My favorite flowering tree in town is native to Argentina. Its English name is the silk floss tree. I know where two of them are Uptown. I’ve been riding by them both since mid-August, hoping for blooms. The one on Pitt Street behind the Prytania Theater bloomed on the first day of October. Its trunk covered with thorns, coated in construction dust, suddenly it burst open with complicated, creamy-pinky blossoms: how is such a thing possible?
I’ve ridden my bike by that tree every day since — on my way to work, to the gym, to nowhere in particular. Its improbable flowers. I might never get to see them again. Not after this year.
On the fourteenth day of the month I go to the airport and fly out of town. What a thing, to be able to get on a plane again without much fear, after more than a year of chemo and seeing my white blood cell count tumble downward. It is a leap, a flight of faith, me getting on the plane: I don’t want to end up in an emergency room; I don’t want to suffer anywhere other than home.
Several people tell me when I tell them that I am flying north for fall break that they hope I will enjoy the leaves. The leaves. Yes, I always enjoy leaves.
The plane takes off early in the morning. I’m in a window seat, and when I see the shadow of my very own plane on the ground I start to cry. Unexpected. I have counted myself so, so lucky these past 15 months to be able to ride my bike, walk my block, stand in my garden long enough to see a plane overhead casting a shadow. Lucky people, on their way to somewhere good. And here I am now, causing the shadow. I am well enough to leave again. But I never want to leave. There I go.
I close my eyes and try to be reasonable. Even, even ground is what I’ve been trying to tread this past year: not too steep, not too sad, not too good, not too anything. Cope with cancer, day to day; step to step to step is enough.

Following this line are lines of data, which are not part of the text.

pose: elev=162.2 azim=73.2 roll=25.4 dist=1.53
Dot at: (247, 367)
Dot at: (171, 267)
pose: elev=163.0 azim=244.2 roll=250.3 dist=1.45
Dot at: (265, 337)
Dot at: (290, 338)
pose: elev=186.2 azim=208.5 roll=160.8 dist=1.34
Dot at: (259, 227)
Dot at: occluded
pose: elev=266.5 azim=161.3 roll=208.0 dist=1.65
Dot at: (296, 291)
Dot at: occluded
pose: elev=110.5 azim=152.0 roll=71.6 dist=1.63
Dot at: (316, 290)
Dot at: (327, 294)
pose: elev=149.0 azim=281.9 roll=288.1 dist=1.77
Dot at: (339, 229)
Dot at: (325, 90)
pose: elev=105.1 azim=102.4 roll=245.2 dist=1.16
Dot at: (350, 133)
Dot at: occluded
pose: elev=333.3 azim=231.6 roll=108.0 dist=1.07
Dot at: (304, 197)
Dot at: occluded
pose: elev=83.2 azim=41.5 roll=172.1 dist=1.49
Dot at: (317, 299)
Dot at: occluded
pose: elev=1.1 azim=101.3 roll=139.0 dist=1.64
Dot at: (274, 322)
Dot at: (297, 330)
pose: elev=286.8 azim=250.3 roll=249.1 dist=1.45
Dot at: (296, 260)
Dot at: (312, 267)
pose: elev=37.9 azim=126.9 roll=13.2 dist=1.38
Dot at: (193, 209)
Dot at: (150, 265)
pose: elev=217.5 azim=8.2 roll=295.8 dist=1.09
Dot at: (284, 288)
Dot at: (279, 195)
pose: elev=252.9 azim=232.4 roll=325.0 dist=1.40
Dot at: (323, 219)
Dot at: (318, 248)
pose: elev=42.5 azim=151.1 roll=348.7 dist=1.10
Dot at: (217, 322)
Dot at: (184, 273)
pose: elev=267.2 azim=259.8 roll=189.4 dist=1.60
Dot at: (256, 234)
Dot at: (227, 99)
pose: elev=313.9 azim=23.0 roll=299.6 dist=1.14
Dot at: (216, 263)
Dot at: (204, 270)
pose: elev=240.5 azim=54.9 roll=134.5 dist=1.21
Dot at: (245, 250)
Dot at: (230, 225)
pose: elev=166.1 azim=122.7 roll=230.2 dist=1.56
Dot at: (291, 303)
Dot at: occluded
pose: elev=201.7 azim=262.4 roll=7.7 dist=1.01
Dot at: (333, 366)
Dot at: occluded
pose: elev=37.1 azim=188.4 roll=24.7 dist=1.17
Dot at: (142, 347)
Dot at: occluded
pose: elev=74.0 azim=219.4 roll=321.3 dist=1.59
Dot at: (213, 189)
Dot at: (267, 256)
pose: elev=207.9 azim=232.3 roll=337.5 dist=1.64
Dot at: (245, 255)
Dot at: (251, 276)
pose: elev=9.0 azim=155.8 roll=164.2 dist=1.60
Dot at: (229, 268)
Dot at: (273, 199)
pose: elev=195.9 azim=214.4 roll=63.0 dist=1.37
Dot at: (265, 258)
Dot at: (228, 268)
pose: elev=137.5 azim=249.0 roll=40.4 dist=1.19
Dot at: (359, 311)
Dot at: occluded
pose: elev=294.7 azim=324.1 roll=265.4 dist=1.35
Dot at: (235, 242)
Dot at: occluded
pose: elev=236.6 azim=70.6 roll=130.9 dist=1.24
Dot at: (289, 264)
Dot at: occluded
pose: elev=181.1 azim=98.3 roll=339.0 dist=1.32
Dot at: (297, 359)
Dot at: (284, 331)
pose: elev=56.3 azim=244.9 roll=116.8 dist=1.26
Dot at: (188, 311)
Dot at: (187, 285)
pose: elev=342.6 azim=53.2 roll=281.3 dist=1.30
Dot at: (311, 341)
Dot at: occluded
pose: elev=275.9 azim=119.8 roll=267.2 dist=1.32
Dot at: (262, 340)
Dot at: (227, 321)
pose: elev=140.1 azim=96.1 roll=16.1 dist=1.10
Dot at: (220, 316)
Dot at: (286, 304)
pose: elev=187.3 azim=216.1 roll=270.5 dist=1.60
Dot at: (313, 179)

I open my eyes and look out the window again. A lot of wing. I look behind: and there is my city. The city I chose. There is the river. There is the early sun raking across the water, turning it to gold. There is my bike path, the curve and curve and curve of it. Gorgeous amber shoulders of river and levee in this dawn light. I can see 25 miles of my bike path now. The enormity of it; the smallness of it; it is everything to me and it is not a postage stamp of the world. All the dragonflies down there! The mosquitoes! All the monarch butterflies we planted milkweed for and who’ve come back this year. All the leaves covered in dew. All the cats licking the dew off those leaves. My top-most tabasco peppers seeing the sun for the last time before the cardinals get them. The second harvests of figs no bigger than a thumb. The silk floss pinks and creams and lurid stamens; they are rooted there beyond reason, not native, thriving and spiky and beautiful. I get a last look at it all before the plane banks. And I gasp at how much just left my field of vision. What an awful lot to have to leave behind.